BC: So who are you sponsored by now?
DP: Beer City, Independent Trucks, Dogpile for a while. I just...I don’t ever stay in touch with anybody ‘til I get a band. Beer City is just a skate guy and his mum. They have a couple of people who come into the warehouse every now and then. It’s really personal, I mean, I see them go totally out of their way for me. I used to skate for Think and it was like being on a major label. You’re on the shelf and I felt like they only had me on there because maybe they felt sorry I didn’t get anything in the past, so they’re giving me little bits here and there and I’m the old fuckin authentic guy that they can’t have you know? And they’re running ads of me when I was 17. It’s like; you know what motherfucker come watch me skate now I still fuckin’ rip!  Well, fuck you guys. These guys were calling me saying, “What are you doing with them? Ride with us, we know you’re ripping. We’ll try to get a loop built for you and have bands pay for it.” Fuckin’ I was gonna try and (this was like 2 years ago) do the Evil Knevil thing ‘cause I was so pissed about [Tony] Hawk not owning up to where he learnt it. I mean, he’s the editor of Skateboarder and there’s all this powerplay shit that I just don’t wanna deal with it. I just don’t have the time, I’m too old to sit around and worry about all the little politics and shit. A lot of them aren’t even having fun anymore, they’re so worried about being sponsored and the video shoot and this and that...I watched a street contest and I was not enthused because they fall all the time.

BC: Yeah man, we just used to skate this real shitty ramp, nails and patches everywhere, flying down this hill into this homemade rough as fuck bowl.
DP: Fuckin stunt man shit, that’s what I like! There’s such a thrill of watching, that “is he gunna make it?” Now it’s not very spectator. Even I just watch it and go wow that was really great, alright I’m for it, can we leave? You did that backwards and it was like, yeah wow, well who cares. No, he flipped it three times not twice. Oh yeah, wow. This is what it’s come to and there’s no guitars in the background. It’s [makes electronica noises] I can’t go skate to that [drum and bass]. It’s like kryptonite. It would suck all the life out of me.



BC: You got into punk when you began skating?
DP: Well, 1977 was when we started listening to it. I cut my hair in ’78, 4th July 1978 me and my best friend made the move and [we] just got the fuck kicked outta us for being different in California. All of a sudden our friends disowned us. We were totally on our own. Even Jay Adams, who is a very good friend of mine, came up and says “I thought you were cool man.” I had white hair, a fuckin’ trenchcoat and bleached my eyebrows. He’s all, “I thought you were cool man, you’re a fuckin’ freak now.” It’s like, man. And then I saw him six months later. He brings Jim Muir’s little brother, who ended up being Suicidal Tendencies singer, he was a little kid. They all showed up at Macy’s Hall and that’s how it was. It was like everyone’s putting it down and the next week they’re punk too.

BC: You’ve had some pretty well-documented drug problems.

(Dataset entries)

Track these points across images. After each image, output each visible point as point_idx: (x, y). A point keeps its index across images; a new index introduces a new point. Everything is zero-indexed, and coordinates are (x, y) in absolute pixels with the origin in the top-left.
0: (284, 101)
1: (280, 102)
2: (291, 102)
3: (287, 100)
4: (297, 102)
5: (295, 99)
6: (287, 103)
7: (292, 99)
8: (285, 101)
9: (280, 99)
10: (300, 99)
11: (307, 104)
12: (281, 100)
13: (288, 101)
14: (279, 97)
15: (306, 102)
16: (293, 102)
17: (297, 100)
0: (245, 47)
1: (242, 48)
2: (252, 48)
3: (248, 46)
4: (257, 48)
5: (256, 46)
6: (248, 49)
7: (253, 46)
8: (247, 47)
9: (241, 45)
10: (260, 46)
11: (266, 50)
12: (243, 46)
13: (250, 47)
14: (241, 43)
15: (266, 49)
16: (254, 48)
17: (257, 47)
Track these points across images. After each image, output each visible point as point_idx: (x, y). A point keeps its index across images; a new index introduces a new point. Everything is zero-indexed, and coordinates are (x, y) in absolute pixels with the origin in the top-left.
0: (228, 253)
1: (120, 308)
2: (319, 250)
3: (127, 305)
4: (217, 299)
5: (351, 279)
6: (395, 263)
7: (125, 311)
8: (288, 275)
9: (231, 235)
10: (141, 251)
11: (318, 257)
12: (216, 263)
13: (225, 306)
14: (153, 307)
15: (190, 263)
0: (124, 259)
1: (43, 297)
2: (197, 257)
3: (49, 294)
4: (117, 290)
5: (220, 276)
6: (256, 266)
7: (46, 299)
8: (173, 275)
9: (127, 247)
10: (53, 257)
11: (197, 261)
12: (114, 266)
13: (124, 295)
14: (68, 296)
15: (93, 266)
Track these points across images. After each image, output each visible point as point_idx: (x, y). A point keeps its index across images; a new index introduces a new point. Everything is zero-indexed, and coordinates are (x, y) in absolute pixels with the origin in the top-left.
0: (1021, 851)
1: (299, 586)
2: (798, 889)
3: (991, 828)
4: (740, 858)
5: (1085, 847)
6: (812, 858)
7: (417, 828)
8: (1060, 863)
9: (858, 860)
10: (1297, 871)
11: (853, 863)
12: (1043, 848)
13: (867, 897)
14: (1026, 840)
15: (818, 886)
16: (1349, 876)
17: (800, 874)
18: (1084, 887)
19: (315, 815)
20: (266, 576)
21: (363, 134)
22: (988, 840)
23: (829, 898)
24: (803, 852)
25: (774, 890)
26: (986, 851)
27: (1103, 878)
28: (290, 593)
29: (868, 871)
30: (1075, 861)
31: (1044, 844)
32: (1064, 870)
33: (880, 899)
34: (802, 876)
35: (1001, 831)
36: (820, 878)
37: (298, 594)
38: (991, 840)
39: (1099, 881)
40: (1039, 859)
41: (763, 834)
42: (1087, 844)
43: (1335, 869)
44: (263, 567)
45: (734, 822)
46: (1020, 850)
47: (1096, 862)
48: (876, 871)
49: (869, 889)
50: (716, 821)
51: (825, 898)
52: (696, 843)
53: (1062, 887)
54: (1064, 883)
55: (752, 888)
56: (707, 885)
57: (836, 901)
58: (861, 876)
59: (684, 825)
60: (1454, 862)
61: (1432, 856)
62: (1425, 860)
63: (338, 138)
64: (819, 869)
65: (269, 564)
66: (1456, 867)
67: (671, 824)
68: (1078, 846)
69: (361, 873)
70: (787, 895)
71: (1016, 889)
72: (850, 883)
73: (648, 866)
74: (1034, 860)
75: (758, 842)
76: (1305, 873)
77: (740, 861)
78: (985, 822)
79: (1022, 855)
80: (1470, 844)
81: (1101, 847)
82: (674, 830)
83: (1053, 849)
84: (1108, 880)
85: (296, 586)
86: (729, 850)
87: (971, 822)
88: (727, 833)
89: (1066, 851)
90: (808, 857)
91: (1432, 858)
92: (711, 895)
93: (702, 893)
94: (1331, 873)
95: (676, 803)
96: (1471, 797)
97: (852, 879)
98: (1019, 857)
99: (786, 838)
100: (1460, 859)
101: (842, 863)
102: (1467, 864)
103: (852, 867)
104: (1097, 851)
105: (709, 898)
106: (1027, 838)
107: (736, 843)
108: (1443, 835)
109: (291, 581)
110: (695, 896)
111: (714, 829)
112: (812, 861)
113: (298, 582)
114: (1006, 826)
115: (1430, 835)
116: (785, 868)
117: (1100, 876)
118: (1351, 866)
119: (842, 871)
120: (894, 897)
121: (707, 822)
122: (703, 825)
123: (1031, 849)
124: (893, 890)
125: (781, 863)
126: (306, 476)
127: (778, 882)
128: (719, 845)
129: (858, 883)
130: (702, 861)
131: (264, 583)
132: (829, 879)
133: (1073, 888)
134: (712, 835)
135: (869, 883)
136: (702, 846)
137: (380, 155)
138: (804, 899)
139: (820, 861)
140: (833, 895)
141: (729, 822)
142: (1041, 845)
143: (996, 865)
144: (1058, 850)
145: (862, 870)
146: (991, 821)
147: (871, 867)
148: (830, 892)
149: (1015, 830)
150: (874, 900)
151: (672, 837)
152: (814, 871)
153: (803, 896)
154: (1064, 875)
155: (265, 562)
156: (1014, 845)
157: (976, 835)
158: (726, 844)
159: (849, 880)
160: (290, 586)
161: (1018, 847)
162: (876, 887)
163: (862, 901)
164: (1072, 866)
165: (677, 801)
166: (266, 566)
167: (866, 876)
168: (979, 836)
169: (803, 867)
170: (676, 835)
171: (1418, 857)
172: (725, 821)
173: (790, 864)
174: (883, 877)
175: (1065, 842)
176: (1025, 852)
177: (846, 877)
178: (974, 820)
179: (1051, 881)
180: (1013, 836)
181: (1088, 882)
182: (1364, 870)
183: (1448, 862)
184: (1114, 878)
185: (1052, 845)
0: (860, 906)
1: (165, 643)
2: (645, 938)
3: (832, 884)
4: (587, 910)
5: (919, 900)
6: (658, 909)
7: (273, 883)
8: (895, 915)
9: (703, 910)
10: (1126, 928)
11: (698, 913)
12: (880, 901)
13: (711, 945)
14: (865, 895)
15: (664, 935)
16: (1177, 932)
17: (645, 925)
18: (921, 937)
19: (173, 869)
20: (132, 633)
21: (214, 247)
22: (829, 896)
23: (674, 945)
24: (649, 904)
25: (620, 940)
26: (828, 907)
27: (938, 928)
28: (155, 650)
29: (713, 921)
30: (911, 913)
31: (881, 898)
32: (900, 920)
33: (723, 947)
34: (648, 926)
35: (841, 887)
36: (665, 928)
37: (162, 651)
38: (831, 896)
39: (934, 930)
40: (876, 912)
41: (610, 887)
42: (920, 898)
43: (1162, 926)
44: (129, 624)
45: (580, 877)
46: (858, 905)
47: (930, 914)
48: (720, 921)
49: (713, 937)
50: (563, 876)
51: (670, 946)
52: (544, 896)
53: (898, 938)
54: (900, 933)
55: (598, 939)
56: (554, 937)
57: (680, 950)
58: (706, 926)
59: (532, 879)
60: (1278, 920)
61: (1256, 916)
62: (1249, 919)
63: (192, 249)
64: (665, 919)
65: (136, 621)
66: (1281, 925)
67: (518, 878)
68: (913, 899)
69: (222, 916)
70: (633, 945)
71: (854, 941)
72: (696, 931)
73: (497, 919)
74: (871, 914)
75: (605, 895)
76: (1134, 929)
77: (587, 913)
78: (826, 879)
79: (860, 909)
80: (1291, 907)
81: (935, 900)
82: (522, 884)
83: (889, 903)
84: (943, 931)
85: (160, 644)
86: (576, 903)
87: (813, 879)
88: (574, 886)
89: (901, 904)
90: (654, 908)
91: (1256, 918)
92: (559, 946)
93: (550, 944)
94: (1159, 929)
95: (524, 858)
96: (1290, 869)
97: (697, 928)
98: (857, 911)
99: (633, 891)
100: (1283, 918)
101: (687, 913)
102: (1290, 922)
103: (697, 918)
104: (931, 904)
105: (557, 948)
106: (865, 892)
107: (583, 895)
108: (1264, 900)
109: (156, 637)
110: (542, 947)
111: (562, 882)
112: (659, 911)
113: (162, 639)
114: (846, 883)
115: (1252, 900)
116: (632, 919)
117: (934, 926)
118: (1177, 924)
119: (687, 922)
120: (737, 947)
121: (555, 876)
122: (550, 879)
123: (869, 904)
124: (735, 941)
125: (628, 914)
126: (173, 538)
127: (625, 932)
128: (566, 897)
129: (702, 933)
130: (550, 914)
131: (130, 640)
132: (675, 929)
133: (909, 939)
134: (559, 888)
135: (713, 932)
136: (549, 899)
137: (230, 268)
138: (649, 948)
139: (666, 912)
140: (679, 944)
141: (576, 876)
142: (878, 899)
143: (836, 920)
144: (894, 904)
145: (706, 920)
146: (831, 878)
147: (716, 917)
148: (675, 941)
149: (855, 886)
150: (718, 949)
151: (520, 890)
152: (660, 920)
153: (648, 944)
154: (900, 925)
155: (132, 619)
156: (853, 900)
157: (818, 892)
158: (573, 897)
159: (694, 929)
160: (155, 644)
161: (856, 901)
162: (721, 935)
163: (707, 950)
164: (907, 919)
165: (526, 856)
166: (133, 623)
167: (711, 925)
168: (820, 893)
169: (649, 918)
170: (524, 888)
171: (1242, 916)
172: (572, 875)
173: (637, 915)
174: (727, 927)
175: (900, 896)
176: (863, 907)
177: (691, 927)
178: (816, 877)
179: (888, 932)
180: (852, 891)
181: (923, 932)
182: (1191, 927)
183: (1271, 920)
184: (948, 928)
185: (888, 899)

Instructions:
1) Could you retype the skateboarding interview, beginning at "BC: You got" and stopping after "well-documented drug problems."?
2) Can you swap "zero-indexed" for "0-indexed" in the rows from the first one through the one containing "13: (250, 47)", leaving everything else unchanged and giving back only those rows?

Task results:
1)
BC: You got into punk when you began skating?
DP: Well, 1977 was when we started listening to it. I cut my hair in ’78, 4th July 1978 me and my best friend made the move and [we] just got the fuck kicked outta us for being different in California. All of a sudden our friends disowned us. We were totally on our own. Even Jay Adams, who is a very good friend of mine, came up and says “I thought you were cool man.” I had white hair, a fuckin’ trenchcoat and bleached my eyebrows. He’s all, “I thought you were cool man, you’re a fuckin’ freak now.” It’s like, man. And then I saw him six months later. He brings Jim Muir’s little brother, who ended up being Suicidal Tendencies singer, he was a little kid. They all showed up at Macy’s Hall and that’s how it was. It was like everyone’s putting it down and the next week they’re punk too.

BC: You’ve had some pretty well-documented drug problems.

2)
Track these points across images. After each image, output each visible point as point_idx: (x, y). A point keeps its index across images; a new index introduces a new point. Everything is 0-indexed, and coordinates are (x, y) in absolute pixels with the origin in the top-left.
0: (284, 101)
1: (280, 102)
2: (291, 102)
3: (287, 100)
4: (297, 102)
5: (295, 99)
6: (287, 103)
7: (292, 99)
8: (285, 101)
9: (280, 99)
10: (300, 99)
11: (307, 104)
12: (281, 100)
13: (288, 101)
14: (279, 97)
15: (306, 102)
16: (293, 102)
17: (297, 100)
0: (245, 47)
1: (242, 48)
2: (252, 48)
3: (248, 46)
4: (257, 48)
5: (256, 46)
6: (248, 49)
7: (253, 46)
8: (247, 47)
9: (241, 45)
10: (260, 46)
11: (266, 50)
12: (243, 46)
13: (250, 47)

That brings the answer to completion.